节选文本 =>
───

社交媒体平台的激增，彻底改变了人们获取信息的方式。越来越多的人选择通过社交媒体分享信息、表达和交流意见。然而，由于大量用户在发布信息和分享意见时没有仔细核实发布的内容，社交媒体网站上滋生了各种谣言。这些谣言的广泛传播，扰乱了政治、经济和文化等领域的正常秩序，影响了人们的正常生活。因此，社交媒体上的自动谣言检测器对于缓解谣言的不良影响，防止谣言传播，构建良好的网络环境具有重要意义。为了加强对谣言的检测，防止谣言传播，相继提出了许多谣言检测方法。早期的辟谣平台(如snopes.com) 主要通过用户举报，然后邀请相关领域专家或机构进行确认，虽然可以达到谣言检测的目的，但在时效性方面存在局限性。因此，如何实现谣言的自动检测成为近年来的一个重点研究方向。

现有的谣言自动检测方法包括基于手工特征构建的方法(Castillo等，2011；Kwon等，2013)和基于深度神经网络的方法(Jin等，2017；Ma等，2016；Yu等，2017)。基于特征构建的方法是依靠手工特征来训练谣言分类器。例如，Yang等人(2012)首先提取每个微博中发布的内容、使用的微博客户端程序、回复和转发次数等19个特征，然后利用这些特征训练具有RBF(radial basis function)核函数的支持向量机分类器。基于深度神经网络的方法利用神经网络自动提取深层特征。例如，Ma等人(2016)提出一种基于循环神经网络(recurrent neural network，RNN)的谣言检测模型，用以捕获随时间变化的帖子的上下文信息。Yu等人(2017)引入卷积操作从帖子文本内容中学习高层次表示用以检测谣言。

───

任务要求 =>
**A.** 能否原样返回上面谣言检测选段中从“社交媒体平台的激增，彻底改变”到“为近年来的一个重点研究方向。”之间的文字，首尾两处都包括在内？
**B.** 能否把上面谣言检测选段中以“现有的谣言自动检测方法”开头的那一段改写成要点列表，并保留其主要事实？

条目一览 =>
───

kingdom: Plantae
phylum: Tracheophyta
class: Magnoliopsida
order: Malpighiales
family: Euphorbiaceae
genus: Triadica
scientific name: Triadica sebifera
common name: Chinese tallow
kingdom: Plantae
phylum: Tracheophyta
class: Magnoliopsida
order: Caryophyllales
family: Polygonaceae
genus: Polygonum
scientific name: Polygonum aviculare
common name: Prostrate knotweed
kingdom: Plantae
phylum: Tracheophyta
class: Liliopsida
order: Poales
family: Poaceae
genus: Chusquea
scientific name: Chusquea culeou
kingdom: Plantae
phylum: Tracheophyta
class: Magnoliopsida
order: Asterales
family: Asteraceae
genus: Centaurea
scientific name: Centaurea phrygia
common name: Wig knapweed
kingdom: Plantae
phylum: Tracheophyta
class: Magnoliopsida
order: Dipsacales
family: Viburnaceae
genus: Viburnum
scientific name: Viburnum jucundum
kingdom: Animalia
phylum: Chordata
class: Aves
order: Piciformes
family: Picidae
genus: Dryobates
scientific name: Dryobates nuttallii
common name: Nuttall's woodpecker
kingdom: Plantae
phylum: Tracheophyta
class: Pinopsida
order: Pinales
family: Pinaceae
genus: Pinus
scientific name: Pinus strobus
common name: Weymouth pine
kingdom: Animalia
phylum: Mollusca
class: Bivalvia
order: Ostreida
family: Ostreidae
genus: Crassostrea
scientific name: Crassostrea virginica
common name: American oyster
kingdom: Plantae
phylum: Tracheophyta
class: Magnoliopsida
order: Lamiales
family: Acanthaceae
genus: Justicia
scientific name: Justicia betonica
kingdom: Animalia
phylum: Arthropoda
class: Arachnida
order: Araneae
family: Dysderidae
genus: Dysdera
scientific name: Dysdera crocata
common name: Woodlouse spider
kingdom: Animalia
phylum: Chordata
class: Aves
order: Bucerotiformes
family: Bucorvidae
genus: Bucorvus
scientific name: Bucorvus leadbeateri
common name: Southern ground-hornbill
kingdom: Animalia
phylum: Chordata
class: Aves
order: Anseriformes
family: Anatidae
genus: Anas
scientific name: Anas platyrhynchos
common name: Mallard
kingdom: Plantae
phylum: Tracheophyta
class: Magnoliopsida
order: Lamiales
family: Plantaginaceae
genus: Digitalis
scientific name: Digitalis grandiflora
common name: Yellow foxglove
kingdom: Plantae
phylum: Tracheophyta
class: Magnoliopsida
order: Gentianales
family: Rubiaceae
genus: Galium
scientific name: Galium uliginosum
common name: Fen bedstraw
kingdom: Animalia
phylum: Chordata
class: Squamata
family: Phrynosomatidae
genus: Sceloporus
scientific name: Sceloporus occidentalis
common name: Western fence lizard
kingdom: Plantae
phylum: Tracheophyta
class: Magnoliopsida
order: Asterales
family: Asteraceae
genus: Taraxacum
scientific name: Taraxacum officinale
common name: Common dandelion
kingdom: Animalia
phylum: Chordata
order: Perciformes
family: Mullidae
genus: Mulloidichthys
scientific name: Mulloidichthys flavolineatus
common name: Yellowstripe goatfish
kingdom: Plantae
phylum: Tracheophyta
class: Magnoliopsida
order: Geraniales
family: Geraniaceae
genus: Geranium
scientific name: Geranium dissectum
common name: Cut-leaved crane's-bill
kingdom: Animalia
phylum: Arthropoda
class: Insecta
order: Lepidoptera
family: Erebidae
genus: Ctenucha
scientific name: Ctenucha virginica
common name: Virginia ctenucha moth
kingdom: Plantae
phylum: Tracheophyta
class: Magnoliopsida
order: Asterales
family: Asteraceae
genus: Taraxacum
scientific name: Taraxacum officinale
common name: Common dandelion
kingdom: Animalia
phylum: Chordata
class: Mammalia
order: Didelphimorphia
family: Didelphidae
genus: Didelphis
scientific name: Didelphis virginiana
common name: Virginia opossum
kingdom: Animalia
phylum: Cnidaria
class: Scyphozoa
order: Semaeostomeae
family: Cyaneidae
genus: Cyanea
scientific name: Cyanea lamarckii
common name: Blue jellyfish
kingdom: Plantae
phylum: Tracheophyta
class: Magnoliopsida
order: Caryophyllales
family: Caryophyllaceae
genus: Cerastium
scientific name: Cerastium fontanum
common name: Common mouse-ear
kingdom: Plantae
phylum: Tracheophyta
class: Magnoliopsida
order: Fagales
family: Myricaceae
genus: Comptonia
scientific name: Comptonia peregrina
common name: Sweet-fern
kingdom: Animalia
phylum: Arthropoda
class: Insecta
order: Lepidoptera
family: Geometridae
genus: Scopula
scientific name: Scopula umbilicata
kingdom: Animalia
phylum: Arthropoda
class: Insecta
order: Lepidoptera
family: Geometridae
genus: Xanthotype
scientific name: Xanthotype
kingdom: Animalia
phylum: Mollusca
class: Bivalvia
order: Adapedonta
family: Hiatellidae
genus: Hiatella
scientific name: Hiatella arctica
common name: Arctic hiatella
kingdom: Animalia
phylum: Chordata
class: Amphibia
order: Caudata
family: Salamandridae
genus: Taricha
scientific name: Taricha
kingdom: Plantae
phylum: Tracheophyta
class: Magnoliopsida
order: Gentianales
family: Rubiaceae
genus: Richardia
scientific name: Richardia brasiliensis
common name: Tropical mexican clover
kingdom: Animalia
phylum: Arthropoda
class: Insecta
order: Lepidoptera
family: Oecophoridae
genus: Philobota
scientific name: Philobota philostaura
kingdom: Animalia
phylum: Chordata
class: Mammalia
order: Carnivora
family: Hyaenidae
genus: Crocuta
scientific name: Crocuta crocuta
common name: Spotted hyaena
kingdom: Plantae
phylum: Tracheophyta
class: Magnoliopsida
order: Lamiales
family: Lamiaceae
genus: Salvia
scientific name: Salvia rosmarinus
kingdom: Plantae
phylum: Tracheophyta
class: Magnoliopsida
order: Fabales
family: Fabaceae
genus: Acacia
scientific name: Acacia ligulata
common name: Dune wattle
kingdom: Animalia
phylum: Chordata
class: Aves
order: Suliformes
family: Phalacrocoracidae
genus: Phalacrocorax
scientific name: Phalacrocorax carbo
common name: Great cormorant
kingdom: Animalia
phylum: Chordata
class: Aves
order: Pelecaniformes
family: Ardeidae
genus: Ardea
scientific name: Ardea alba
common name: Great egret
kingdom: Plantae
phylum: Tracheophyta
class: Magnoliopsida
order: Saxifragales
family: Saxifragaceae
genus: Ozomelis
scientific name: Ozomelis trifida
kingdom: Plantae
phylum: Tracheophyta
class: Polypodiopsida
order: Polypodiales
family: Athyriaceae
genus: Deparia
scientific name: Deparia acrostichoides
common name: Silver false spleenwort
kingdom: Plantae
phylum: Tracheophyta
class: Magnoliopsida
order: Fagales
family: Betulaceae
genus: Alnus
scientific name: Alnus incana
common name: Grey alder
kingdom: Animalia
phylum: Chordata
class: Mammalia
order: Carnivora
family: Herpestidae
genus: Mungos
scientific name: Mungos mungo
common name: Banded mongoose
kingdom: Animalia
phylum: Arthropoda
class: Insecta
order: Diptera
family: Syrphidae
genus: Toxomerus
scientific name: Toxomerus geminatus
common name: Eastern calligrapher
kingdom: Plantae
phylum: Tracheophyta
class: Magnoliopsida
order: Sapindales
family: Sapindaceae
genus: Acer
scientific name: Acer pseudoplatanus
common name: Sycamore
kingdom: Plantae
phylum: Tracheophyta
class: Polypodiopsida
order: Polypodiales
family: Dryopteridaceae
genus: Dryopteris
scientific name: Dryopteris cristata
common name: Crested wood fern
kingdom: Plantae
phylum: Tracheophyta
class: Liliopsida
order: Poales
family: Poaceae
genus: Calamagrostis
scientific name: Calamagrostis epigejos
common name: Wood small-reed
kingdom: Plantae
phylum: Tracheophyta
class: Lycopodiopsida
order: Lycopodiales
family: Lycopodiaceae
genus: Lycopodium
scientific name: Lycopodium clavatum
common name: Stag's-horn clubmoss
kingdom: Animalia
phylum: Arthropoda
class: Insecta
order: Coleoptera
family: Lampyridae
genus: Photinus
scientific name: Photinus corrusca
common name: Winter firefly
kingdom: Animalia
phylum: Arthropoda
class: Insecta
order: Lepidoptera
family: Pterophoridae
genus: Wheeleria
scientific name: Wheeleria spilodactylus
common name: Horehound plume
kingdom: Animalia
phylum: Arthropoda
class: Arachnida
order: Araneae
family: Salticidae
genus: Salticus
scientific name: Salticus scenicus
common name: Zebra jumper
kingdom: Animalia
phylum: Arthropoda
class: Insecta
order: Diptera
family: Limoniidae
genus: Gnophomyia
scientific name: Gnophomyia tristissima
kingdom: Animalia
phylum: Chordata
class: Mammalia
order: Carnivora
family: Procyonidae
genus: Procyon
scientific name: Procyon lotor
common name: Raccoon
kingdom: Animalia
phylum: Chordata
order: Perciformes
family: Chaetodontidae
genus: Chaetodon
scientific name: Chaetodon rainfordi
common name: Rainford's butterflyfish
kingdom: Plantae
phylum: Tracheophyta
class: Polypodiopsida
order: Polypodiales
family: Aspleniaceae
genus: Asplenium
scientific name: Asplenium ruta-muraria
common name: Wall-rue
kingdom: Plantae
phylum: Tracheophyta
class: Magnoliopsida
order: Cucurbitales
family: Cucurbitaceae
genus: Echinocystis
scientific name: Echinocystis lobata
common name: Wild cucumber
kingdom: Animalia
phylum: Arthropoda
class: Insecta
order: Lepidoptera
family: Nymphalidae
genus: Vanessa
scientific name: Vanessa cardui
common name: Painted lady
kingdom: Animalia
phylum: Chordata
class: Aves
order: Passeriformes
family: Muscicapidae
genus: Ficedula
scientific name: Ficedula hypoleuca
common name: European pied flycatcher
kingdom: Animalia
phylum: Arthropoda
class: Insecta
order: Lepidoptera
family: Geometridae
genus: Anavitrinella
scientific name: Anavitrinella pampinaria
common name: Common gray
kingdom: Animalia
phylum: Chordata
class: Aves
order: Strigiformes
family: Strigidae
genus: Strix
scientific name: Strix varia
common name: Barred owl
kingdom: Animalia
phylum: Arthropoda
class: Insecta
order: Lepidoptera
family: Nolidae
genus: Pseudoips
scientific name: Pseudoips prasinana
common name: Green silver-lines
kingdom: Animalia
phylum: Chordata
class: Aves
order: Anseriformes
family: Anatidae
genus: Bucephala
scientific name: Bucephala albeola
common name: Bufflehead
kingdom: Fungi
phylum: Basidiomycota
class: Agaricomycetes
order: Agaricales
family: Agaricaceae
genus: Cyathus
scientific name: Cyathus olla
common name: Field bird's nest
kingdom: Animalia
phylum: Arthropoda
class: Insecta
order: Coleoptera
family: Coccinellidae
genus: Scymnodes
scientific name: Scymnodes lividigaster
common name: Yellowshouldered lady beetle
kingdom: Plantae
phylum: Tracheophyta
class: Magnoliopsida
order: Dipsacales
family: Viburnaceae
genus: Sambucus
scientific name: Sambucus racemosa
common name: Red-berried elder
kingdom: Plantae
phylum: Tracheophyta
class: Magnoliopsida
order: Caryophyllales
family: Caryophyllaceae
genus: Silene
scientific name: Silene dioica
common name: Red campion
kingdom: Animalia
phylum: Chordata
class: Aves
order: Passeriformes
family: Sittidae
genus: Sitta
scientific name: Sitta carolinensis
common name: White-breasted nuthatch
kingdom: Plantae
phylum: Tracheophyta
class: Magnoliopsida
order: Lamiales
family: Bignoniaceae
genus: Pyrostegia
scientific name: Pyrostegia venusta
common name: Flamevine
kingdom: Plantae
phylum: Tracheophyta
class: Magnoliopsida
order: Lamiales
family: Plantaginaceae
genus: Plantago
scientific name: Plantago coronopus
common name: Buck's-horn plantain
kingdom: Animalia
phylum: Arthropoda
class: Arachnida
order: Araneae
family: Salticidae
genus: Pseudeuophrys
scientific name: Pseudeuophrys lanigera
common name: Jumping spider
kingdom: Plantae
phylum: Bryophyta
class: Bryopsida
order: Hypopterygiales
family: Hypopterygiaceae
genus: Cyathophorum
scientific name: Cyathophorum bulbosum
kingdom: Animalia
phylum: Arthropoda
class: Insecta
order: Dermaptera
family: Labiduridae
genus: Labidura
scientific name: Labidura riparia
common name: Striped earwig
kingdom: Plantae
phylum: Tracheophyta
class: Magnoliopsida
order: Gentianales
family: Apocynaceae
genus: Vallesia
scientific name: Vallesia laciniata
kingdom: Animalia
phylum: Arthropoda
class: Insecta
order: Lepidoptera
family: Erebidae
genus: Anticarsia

───

已解问题 =>
**A.**
社交媒体平台的激增，彻底改变了人们获取信息的方式。越来越多的人选择通过社交媒体分享信息、表达和交流意见。然而，由于大量用户在发布信息和分享意见时没有仔细核实发布的内容，社交媒体网站上滋生了各种谣言。这些谣言的广泛传播，扰乱了政治、经济和文化等领域的正常秩序，影响了人们的正常生活。因此，社交媒体上的自动谣言检测器对于缓解谣言的不良影响，防止谣言传播，构建良好的网络环境具有重要意义。为了加强对谣言的检测，防止谣言传播，相继提出了许多谣言检测方法。早期的辟谣平台(如snopes.com) 主要通过用户举报，然后邀请相关领域专家或机构进行确认，虽然可以达到谣言检测的目的，但在时效性方面存在局限性。因此，如何实现谣言的自动检测成为近年来的一个重点研究方向。

**B.**
- 现有谣言自动检测方法分为两类：基于手工特征构建的方法（Castillo等，2011；Kwon等，2013）和基于深度神经网络的方法（Jin等，2017；Ma等，2016；Yu等，2017）。
- 基于特征构建的方法依靠手工特征训练谣言分类器。例如，Yang等人(2012)提取每个微博的发布内容、所用微博客户端程序、回复和转发次数等19个特征，再用这些特征训练具有RBF核函数的支持向量机分类器。
- 基于深度神经网络的方法利用神经网络自动提取深层特征：
  - Ma等人(2016)提出基于循环神经网络（RNN）的谣言检测模型，用以捕获随时间变化的帖子的上下文信息；
  - Yu等人(2017)引入卷积操作，从帖子文本内容中学习高层次表示来检测谣言。